The answer should consist of each line from the data below that includes "bottom".

Saved entries
____________
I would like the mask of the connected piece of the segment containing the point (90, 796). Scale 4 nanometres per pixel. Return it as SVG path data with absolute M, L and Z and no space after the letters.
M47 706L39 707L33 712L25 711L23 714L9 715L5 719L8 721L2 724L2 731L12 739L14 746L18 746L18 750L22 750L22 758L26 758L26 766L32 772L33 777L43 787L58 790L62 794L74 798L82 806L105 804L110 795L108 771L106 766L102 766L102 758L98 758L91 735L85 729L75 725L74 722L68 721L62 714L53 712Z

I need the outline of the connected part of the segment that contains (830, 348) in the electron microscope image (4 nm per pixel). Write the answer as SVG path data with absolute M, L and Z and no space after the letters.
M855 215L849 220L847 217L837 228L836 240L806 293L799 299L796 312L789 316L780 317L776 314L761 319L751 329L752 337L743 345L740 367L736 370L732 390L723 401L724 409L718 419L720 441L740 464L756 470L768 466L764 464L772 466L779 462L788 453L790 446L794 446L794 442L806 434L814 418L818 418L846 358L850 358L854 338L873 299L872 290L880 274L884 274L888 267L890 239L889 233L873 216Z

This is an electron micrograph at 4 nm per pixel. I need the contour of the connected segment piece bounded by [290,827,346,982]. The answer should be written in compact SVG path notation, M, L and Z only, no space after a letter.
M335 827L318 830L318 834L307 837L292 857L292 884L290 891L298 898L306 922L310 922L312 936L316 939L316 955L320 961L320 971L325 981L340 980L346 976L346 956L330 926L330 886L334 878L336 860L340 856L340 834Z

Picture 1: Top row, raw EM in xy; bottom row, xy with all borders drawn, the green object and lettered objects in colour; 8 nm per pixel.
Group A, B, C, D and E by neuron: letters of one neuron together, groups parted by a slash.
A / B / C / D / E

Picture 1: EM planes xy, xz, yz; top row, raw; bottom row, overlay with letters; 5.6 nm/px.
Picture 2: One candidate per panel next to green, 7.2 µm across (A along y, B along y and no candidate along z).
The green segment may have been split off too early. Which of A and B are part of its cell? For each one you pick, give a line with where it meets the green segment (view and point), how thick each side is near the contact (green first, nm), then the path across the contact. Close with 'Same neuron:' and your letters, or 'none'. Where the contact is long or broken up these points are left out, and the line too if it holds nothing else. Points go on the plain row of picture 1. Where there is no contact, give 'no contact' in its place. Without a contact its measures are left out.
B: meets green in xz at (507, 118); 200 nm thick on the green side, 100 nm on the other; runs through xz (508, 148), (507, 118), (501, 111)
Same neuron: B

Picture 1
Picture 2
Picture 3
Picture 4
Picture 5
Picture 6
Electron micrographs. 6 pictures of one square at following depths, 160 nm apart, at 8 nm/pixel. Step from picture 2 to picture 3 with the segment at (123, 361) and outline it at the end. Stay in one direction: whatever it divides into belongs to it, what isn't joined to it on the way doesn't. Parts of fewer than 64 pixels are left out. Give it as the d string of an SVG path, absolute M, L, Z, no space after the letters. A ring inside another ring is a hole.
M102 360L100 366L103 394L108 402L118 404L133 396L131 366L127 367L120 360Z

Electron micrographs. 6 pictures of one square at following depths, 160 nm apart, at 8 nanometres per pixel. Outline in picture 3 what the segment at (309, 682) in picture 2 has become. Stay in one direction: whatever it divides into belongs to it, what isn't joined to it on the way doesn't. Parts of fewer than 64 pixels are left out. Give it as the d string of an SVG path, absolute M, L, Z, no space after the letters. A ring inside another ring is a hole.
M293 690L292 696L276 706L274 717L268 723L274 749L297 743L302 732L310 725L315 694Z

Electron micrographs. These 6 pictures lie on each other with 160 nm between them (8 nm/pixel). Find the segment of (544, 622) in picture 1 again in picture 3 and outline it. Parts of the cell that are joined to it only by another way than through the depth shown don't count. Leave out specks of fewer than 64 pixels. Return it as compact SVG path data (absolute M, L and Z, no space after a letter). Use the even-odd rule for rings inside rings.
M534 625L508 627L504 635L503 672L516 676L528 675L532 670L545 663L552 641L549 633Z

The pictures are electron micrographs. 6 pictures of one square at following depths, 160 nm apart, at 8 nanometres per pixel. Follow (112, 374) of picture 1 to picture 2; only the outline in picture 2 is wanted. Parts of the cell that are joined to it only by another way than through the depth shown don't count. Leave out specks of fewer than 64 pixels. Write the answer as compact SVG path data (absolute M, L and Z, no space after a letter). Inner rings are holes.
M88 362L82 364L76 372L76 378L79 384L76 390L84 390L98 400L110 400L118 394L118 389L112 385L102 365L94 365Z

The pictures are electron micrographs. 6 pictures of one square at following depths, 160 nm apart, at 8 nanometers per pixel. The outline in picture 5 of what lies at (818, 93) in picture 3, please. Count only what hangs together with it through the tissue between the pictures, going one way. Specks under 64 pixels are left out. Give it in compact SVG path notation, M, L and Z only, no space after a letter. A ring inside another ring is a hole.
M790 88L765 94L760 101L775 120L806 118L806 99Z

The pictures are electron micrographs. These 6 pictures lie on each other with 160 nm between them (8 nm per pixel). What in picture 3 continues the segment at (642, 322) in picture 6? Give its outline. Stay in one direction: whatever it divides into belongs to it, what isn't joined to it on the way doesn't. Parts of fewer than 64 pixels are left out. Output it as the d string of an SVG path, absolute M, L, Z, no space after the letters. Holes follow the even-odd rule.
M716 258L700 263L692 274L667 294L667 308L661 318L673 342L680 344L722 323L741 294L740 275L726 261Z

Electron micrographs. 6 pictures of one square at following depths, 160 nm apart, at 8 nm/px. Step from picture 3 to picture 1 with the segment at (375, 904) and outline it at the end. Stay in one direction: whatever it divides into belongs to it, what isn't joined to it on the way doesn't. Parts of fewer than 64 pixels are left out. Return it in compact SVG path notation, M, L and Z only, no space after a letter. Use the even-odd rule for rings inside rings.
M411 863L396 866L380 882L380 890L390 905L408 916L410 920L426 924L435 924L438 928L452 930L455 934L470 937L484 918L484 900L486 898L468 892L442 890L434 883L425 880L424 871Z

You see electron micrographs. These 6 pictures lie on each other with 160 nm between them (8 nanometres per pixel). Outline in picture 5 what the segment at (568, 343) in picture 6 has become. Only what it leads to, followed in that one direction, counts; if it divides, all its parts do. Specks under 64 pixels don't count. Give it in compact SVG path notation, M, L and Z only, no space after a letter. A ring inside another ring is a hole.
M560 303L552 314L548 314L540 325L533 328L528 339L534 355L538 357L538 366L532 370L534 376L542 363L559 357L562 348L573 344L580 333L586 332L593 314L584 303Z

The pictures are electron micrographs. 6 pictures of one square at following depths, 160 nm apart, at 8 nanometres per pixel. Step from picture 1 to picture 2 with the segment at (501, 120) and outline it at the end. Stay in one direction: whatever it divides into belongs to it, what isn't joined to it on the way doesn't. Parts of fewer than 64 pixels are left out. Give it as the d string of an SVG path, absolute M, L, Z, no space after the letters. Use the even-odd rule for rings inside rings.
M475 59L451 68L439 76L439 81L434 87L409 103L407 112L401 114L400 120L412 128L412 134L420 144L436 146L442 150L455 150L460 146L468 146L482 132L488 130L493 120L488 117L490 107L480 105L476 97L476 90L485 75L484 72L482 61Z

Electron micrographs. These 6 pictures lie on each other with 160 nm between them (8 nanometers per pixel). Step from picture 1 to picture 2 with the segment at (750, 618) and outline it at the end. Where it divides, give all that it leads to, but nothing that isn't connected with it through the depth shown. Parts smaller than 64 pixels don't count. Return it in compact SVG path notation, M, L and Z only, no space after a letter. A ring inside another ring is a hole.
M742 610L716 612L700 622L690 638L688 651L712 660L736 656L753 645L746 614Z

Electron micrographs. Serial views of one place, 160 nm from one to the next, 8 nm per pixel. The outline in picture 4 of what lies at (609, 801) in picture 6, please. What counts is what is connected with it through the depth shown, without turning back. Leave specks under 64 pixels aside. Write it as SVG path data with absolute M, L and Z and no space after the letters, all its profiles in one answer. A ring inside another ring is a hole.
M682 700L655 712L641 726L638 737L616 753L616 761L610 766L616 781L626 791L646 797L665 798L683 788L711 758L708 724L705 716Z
____________
- _Written response_:
Picture 1: Top row, raw EM in xy; bottom row, xy with all borders drawn, the green object and lettered objects in colour; 8 nm per pixel.
Picture 1: EM planes xy, xz, yz; top row, raw; bottom row, overlay with letters; 5.6 nm/px.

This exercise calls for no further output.